Assessing Outcomes of Non-Traditional Cellular Therapy Products
As cellular therapies expand, accredited cellular therapy programs often become involved in the development, implementation, and performance of protocols and procedures for indications outside of hematological or malignant diseases. Accredited programs must meet the FACT Standards for these nontraditional therapies as they apply, regardless of the patient population served. The lines can become blurred when non-accredited services are also provided in the institution. While accredited Clinical Programs are expected to utilize collection and processing facilities that meet FACT Standards, the converse is not true. An accredited Apheresis Facility or Processing Facility may serve both accredited and non‐accredited clinical programs.
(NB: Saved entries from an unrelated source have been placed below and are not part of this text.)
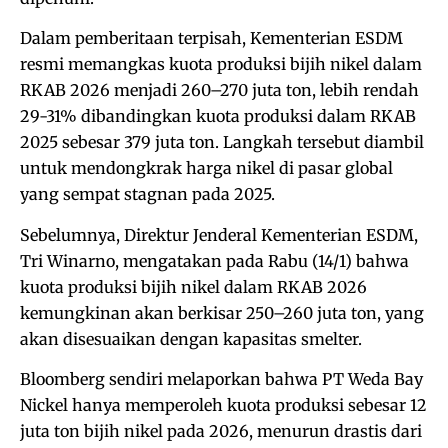
Dalam pemberitaan terpisah, Kementerian ESDM
resmi memangkas kuota produksi bijih nikel dalam
RKAB 2026 menjadi 260–270 juta ton, lebih rendah
29-31% dibandingkan kuota produksi dalam RKAB
2025 sebesar 379 juta ton. Langkah tersebut diambil
untuk mendongkrak harga nikel di pasar global
yang sempat stagnan pada 2025.
Sebelumnya, Direktur Jenderal Kementerian ESDM,
Tri Winarno, mengatakan pada Rabu (14/1) bahwa
kuota produksi bijih nikel dalam RKAB 2026
kemungkinan akan berkisar 250–260 juta ton, yang
akan disesuaikan dengan kapasitas smelter.
Bloomberg sendiri melaporkan bahwa PT Weda Bay
Nickel hanya memperoleh kuota produksi sebesar 12
juta ton bijih nikel pada 2026, menurun drastis dari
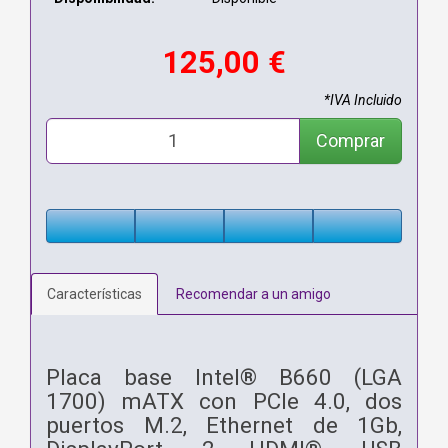
125,00 €
*IVA Incluido
Comprar
Características
Recomendar a un amigo
Placa base Intel® B660 (LGA
1700) mATX con PCIe 4.0, dos
puertos M.2, Ethernet de 1Gb,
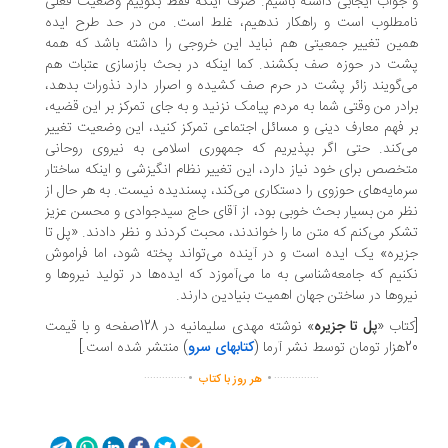
جواب ایجابی داشته باشیم. صرف اینکه فقط بگوییم وضعیت فعلی
مطلوب است و راهکار ندهیم، غلط است. من در حد طرح ایده
ین تغییر جمعیتی هم نباید این خروجی را داشته باشد که همه
ت در حوزه صف بکشند. کما اینکه در بحث بازسازی عتبات هم
‌گویند زائر پشت در حرم صف کشیده و اصرار دارد نذورات بدهد،
ادر من وقتی شما به مردم پیامک نزنید و به جای تمرکز بر این قضیه،
 فهم معارف دینی و مسائل اجتماعی تمرکز کنید، این وضعیت تغییر
‌کند. حتی اگر بپذیریم که جمهوری اسلامی به نیروی روحانی
خصص برای خود نیاز دارد، این تغییر نظام انگیزشی و اینکه ساختار
مایه‌های حوزوی را دستکاری می‌کند، پسندیده نیست. به هر حال از
ر من بسیار بحث خوبی بود، از آقای حاج سیدجوادی و محسن عزیز
کر می‌کنم که متن‌ ما را خواندند، محبت کردند و نظر دادند. «پل تا
یره» یک ایده است و در آینده می‌تواند پخته شود، اما فراموش
نیم که جامعه‌شناسی به ما می‌آموزد که ایده‌ها در تولید نیروها و
روها در ساختن جهان اهمیت بنیادین دارند.
تاب «
پل تا جزیره
» نوشته مهدی سلیمانیه در 128صفحه و با قیمت
ط نشر آرما (
کتابهای سرو
) منتشر شده است.]
.
.
..............
...............
هر روز با کتاب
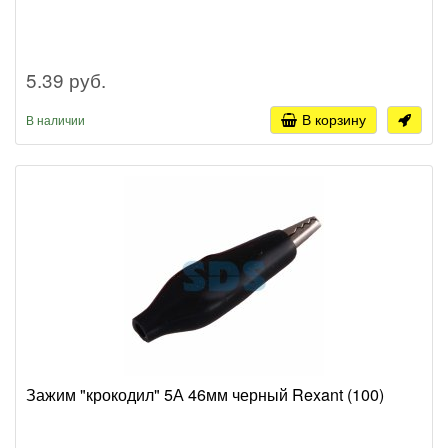
5.39 руб.
В корзину
В наличии
Зажим "крокодил" 5А 46мм черный Rexant (100)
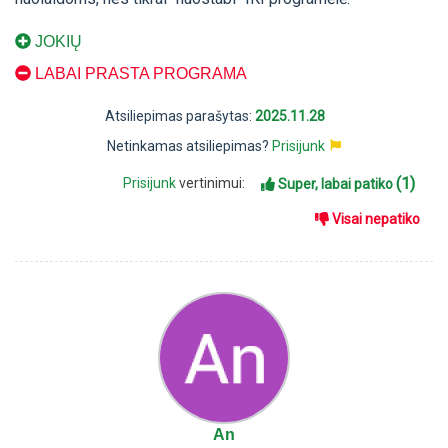
JOKIŲ
LABAI PRASTA PROGRAMA
Atsiliepimas parašytas:
2025.11.28
Netinkamas atsiliepimas?
Prisijunk
(1)
Prisijunk
vertinimui:
Super, labai patiko
Visai nepatiko
An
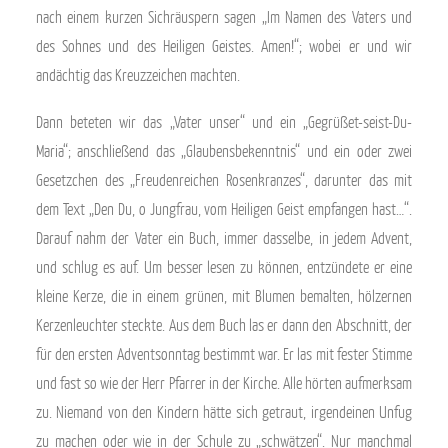
nach einem kurzen Sichräuspern sagen „Im Namen des Vaters und
des Sohnes und des Heiligen Geistes. Amen!“; wobei er und wir
andächtig das Kreuzzeichen machten.
Dann beteten wir das „Vater unser“ und ein „Gegrüßet-seist-Du-
Maria“; anschließend das „Glaubensbekenntnis“ und ein oder zwei
Gesetzchen des „Freudenreichen Rosenkranzes“, darunter das mit
dem Text „Den Du, o Jungfrau, vom Heiligen Geist empfangen hast…“.
Darauf nahm der Vater ein Buch, immer dasselbe, in jedem Advent,
und schlug es auf. Um besser lesen zu können, entzündete er eine
kleine Kerze, die in einem grünen, mit Blumen bemalten, hölzernen
Kerzenleuchter steckte. Aus dem Buch las er dann den Abschnitt, der
für den ersten Adventsonntag bestimmt war. Er las mit fester Stimme
und fast so wie der Herr Pfarrer in der Kirche. Alle hörten aufmerksam
zu. Niemand von den Kindern hätte sich getraut, irgendeinen Unfug
zu machen oder wie in der Schule zu „schwätzen“. Nur manchmal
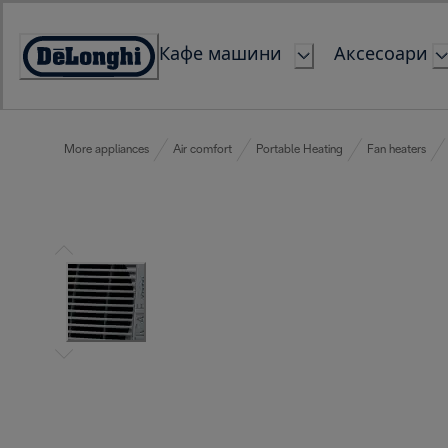
Skip
to
Кафе машини
Аксесоари
Content
Accessibility
Statement
More appliances
Air comfort
Portable Heating
Fan heaters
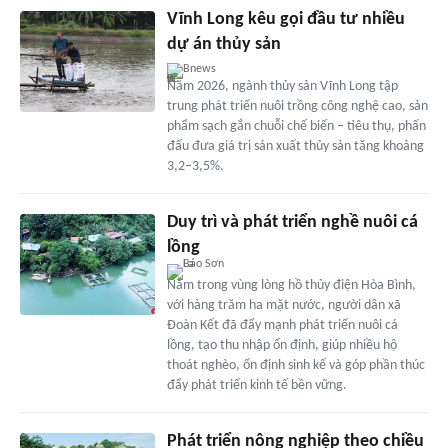
Vĩnh Long kêu gọi đầu tư nhiều
dự án thủy sản
Bnews
Năm 2026, ngành thủy sản Vĩnh Long tập
trung phát triển nuôi trồng công nghệ cao, sản
phẩm sạch gắn chuỗi chế biến – tiêu thụ, phấn
đấu đưa giá trị sản xuất thủy sản tăng khoảng
3,2–3,5%.
Duy trì và phát triển nghề nuôi cá
lồng
Nằm trong vùng lòng hồ thủy điện Hòa Bình,
với hàng trăm ha mặt nước, người dân xã
Đoàn Kết đã đẩy mạnh phát triển nuôi cá
lồng, tạo thu nhập ổn định, giúp nhiều hộ
thoát nghèo, ổn định sinh kế và góp phần thúc
đẩy phát triển kinh tế bền vững.
Phát triển nông nghiệp theo chiều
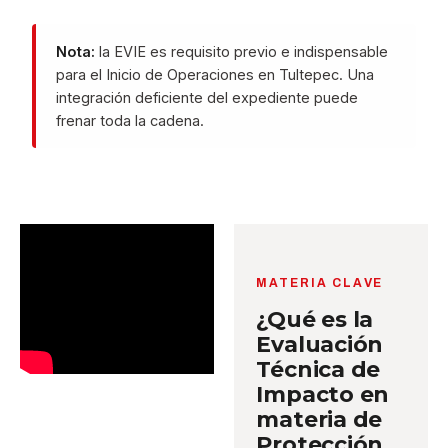
Nota:
la EVIE es requisito previo e indispensable
para el Inicio de Operaciones en Tultepec. Una
integración deficiente del expediente puede
frenar toda la cadena.
MATERIA CLAVE
¿Qué es la
Evaluación
Técnica de
Impacto en
materia de
Protección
A “clinical program” may be simply a medical service in your institution that is not part of your accredited transplant or immune effector cell program, such as neurology or nephrology.
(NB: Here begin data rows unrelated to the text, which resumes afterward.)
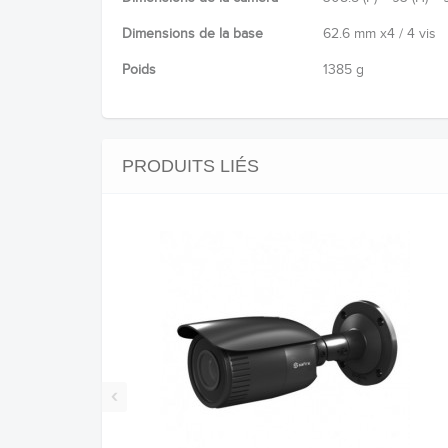
Dimensions de la base
62.6 mm x4 / 4 vis
Poids
1385 g
PRODUITS LIÉS
‹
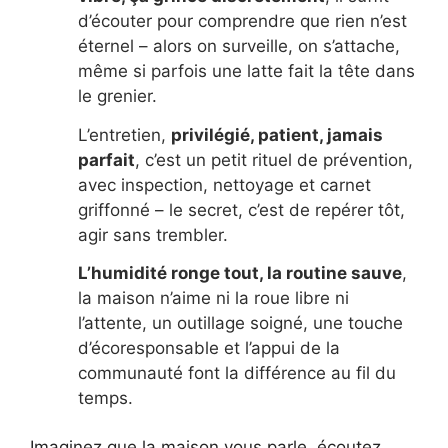
d’écouter pour comprendre que rien n’est
éternel – alors on surveille, on s’attache,
même si parfois une latte fait la tête dans
le grenier.
L’entretien,
privilégié, patient, jamais
parfait
, c’est un petit rituel de prévention,
avec inspection, nettoyage et carnet
griffonné – le secret, c’est de repérer tôt,
agir sans trembler.
L’humidité ronge tout, la routine sauve
,
la maison n’aime ni la roue libre ni
l’attente, un outillage soigné, une touche
d’écoresponsable et l’appui de la
communauté font la différence au fil du
temps.
Imaginez que la maison vous parle, écoutez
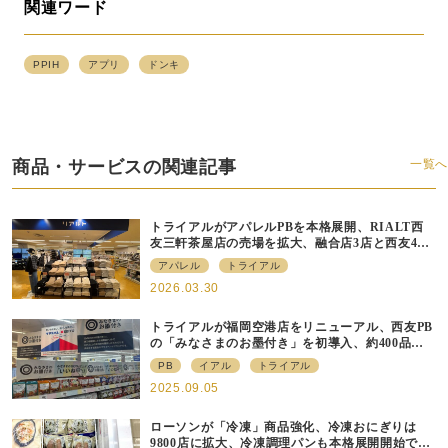
関連ワード
PPIH
アプリ
ドンキ
商品・サービスの関連記事
一覧へ
トライアルがアパレルPBを本格展開、RIALT西
友三軒茶屋店の売場を拡大、融合店3店と西友40
店にも商品導入へ
アパレル
トライアル
2026.03.30
トライアルが福岡空港店をリニューアル、⻄友PB
の「みなさまのお墨付き」を初導⼊、約400品⽬
を販売
PB
イアル
トライアル
2025.09.05
ローソンが「冷凍」商品強化、冷凍おにぎりは
9800店に拡大、冷凍調理パンも本格展開開始で約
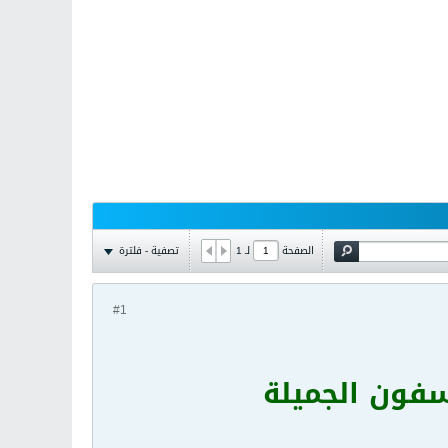
تصفية - فلترة
الصفحة
لـ
1
#1
سفون الجميلة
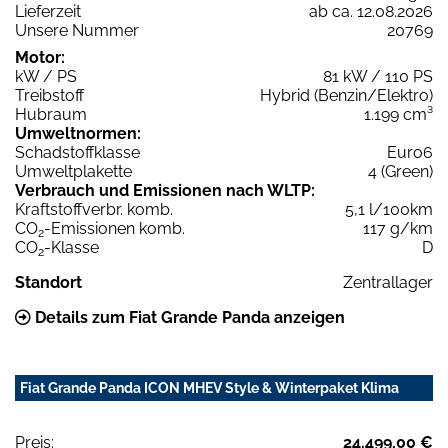
Lieferzeit
ab ca. 12.08.2026
Unsere Nummer
20769
Motor:
kW / PS
81 kW / 110 PS
Treibstoff
Hybrid (Benzin/Elektro)
Hubraum
1.199 cm³
Umweltnormen:
Schadstoffklasse
Euro6
Umweltplakette
4 (Green)
Verbrauch und Emissionen nach WLTP:
Kraftstoffverbr. komb.
5,1 l/100km
CO
-Emissionen komb.
117 g/km
2
CO
-Klasse
D
2
Standort
Zentrallager
Details zum Fiat Grande Panda anzeigen
Fiat Grande Panda ICON MHEV Style & Winterpaket Klima
Preis:
24.499,00 €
This article will review the responsibilities of Clinical Programs, Collection Facilities, and Processing Facilities for analyzing outcomes of nontraditional cellular therapies. To start, let’s review the requirements for internal clinical outcome analysis. Standards exist in each part of the Standards (clinical, collection, and processing) and all are similar. They require that documentation and review of outcomes and efficacy are outlined in the Quality Management (QM) Plan and/or policies and procedures, that criteria are determined and reviewed at regular time intervals, and that both individual and aggregate data are evaluated for each type of cellular therapy product and recipient.
B/C/D4.7 The Quality Management Plan shall include, or summarize and reference, policies and Standard Operating Procedures for documentation and review of outcome analysis and cellular therapy product efficacy to verify that the procedures in use consistently provide a safe and effective product.
B/C/D4.7.1 Criteria for cellular therapy product safety, product efficacy, and the clinical outcome shall be determined and shall be reviewed at regular time intervals.
B/C/D4.7.2 Both individual cellular therapy product data and aggregate data for each type of cellular therapy product and recipient type shall be evaluated.
Clinical Programs
If the physicians of the FACT-accredited cellular therapy program have no responsibility for the evaluation or management of patients treated with a cellular therapy, the Clinical Program is not responsible for assessing the efficacy of that cellular therapy because it is administered outside of its control.
However, if the accredited program’s physicians are involved in management of these patients, the Clinical Program is responsible for all aspects of the cellular therapy, whether or not the patients are housed on the accredited program’s unit. If the physicians are involved in the management of these patients, the patients and products are considered part of the program and QM program.
If the patients are housed on the accredited Clinical Program’s unit but the programs’ physicians are not involved, this is essentially “renting space” and considered a “nonaccredited service” ‐ a cellular therapy program existing in the same institution but not under the FACT accreditation. This would not be part of the accredited program or its QM responsibilities.
Collection Facilities
If collection of nontraditional cellular therapy products is performed within a FACT-accredited Apheresis Collection Facility, the facility is responsible for treating them as it would any other product. All standards for collection apply, including written procedures; training; collection orders; parameters; end points of collection; labelling; transport and shipping; chain of identity/chain of custody; release criteria; and processes to prevent mix‐ups, contamination, or cross‐contamination.
As part of the accreditation process, FACT expects that all cellular therapy products collected be listed on the apheresis collection facility grid, regardless of whether the products ultimately went to the accredited Clinical Program or to patients on another service. If the Collection Facility cannot evaluate efficacy, it should at a minimum evaluate product quality by assessing some designated parameters; for example, achievement of collection goals, contamination rates (or lack thereof), proper product labeling and storage, and integrity of the product (e.g., bags are intact).
Processing Facilities
Measures of cellular therapy product efficacy may be the responsibility of the clinical teams, but the FACT-accredited Processing Facility is still responsible for providing a safe product. This includes all of the standard laboratory quality attributes: procedures; training; equipment maintenance and calibration; facility cleanliness; chain of identity/chain of custody; labeling; and prevention of mix‐ups, contamination, and cross‐contamination. If performing any processing or cryopreservation of the product, some measure of post‐processing recovery or post‐thaw viability might be used to assess product quality in addition to testing for bacterial or fungal contamination.
FACT would expect all of these cellular therapy products to be listed on the Processing Facility grid and incorporated into the QM plan and evaluated as any cellular therapy product.